Let's say you do something like this:
void *pointers[10000];
for(i = 0; i < 10000; i++)
pointers[i] = malloc(1024);
for(i = 0; i < 9999; i++)
free(pointers[i]);
The only part of the heap that can be safely returned to the system is the "wilderness chunk", which is at the end of the heap. This can be returned to the system using another sbrk system call, and the glibc memory allocator will do that when the size of this last chunk exceeds some threshold.
The above program would make 10000 small allocations, but only free the first 9999 of them. The last one should (assuming nothing else has called malloc, which is unlikely) be sitting right at the end of the heap. This would prevent the allocator from returning any memory to the system at all.
If you were to free the remaining allocation, glibc's malloc implementation should be able to return most of the pages allocated back to the system.
If you're allocating and freeing small chunks of memory, a few of which are long-lived, you could end up in a situation where you have a large chunk of memory allocated from the system, but you're only using a tiny fraction of it.
Here are some "advantages" to never releasing memory back to the system:
Having already used a lot of memory makes it very likely you will do so again, and
when you release memory the OS has to do quite a bit of paperwork
when you need it again, your memory allocator has to re-initialise all its data structures in the region it just received
Freed memory that isn't needed gets paged out to disk where it doesn't actually make that much difference
Often, even if you free 90% of your memory, fragmentation means that very few pages can actually be released, so the effort required to look for empty pages isn't terribly well spent
Many memory managers can perform TRIM operations where they return entirely unused blocks of memory to the OS. However, as several posts here have mentioned, it's entirely implementation dependent.

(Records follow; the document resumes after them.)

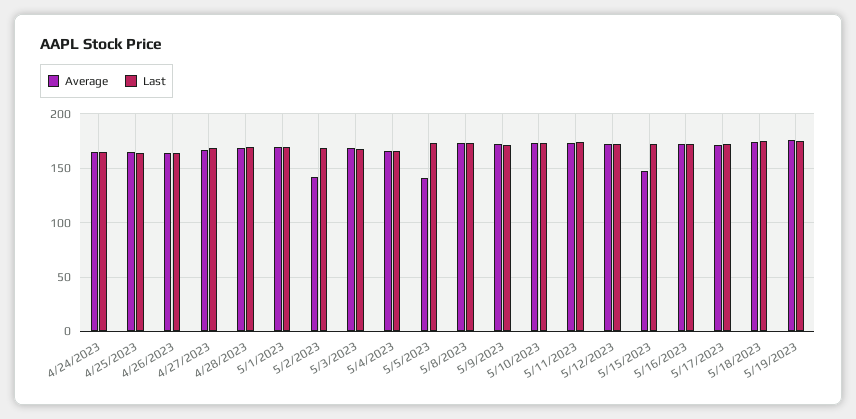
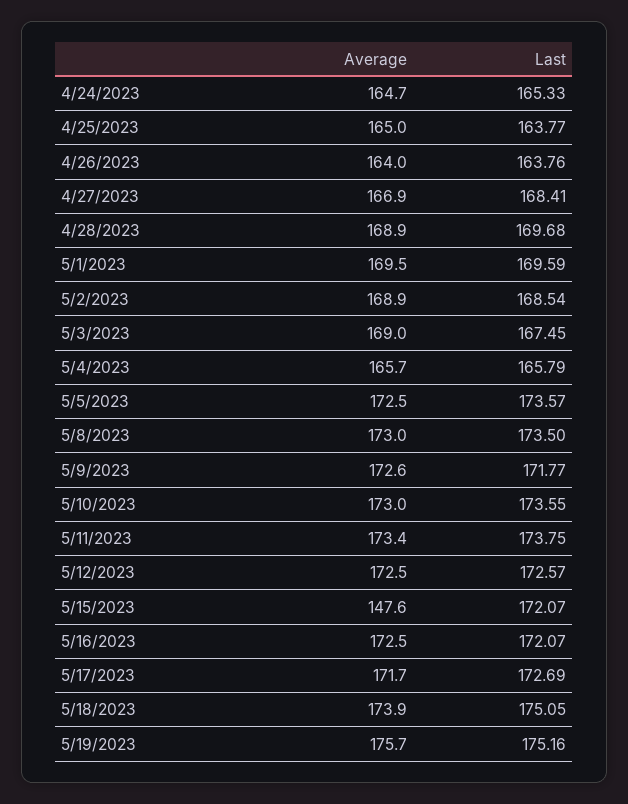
  {
    "Average": {
      "4/24/2023": 164.7,
      "4/25/2023": 165,
      "4/26/2023": 164,
      "4/27/2023": 166.9,
      "4/28/2023": 168.9,
      "5/1/2023": 169.5,
-     "5/2/2023": 140,
+     "5/2/2023": 168.9,
      "5/3/2023": 169,
      "5/4/2023": 165.7,
-     "5/5/2023": 140,
+     "5/5/2023": 172.5,
      "5/8/2023": 173,
      "5/9/2023": 172.6,
      "5/10/2023": 173,
      "5/11/2023": 173.4,
      "5/12/2023": 172.5,
      "5/15/2023": 147.6,
      "5/16/2023": 172.5,
      "5/17/2023": 171.7,
      "5/18/2023": 173.9,
      "5/19/2023": 175.7
    },
    "Last": {
      "4/24/2023": 165.33,
      "4/25/2023": 163.77,
      "4/26/2023": 163.76,
      "4/27/2023": 168.41,
      "4/28/2023": 169.68,
      "5/1/2023": 169.59,
      "5/2/2023": 168.54,
      "5/3/2023": 167.45,
      "5/4/2023": 165.79,
      "5/5/2023": 173.57,
      "5/8/2023": 173.5,
      "5/9/2023": 171.77,
      "5/10/2023": 173.55,
      "5/11/2023": 173.75,
      "5/12/2023": 172.57,
      "5/15/2023": 172.07,
      "5/16/2023": 172.07,
      "5/17/2023": 172.69,
      "5/18/2023": 175.05,
      "5/19/2023": 175.16
    }
  }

But lets say I never ask for allocation of size greater than say 50 bytes and I ask a lot of such 50 byte objects on peak load on the system. Then what ?
This depends on your allocation pattern. Do you free ALL of the small allocations? If so and if the memory manager has handling for a small block allocations, then this may be possible. However, if you allocate many small items and then only free all but a few scattered items, you may fragment memory and make it impossible to TRIM blocks since each block will have only a few straggling allocations. In this case, you may want to use a different allocation scheme for the temporary allocations and the persistant ones so you can return the temporary allocations back to the OS.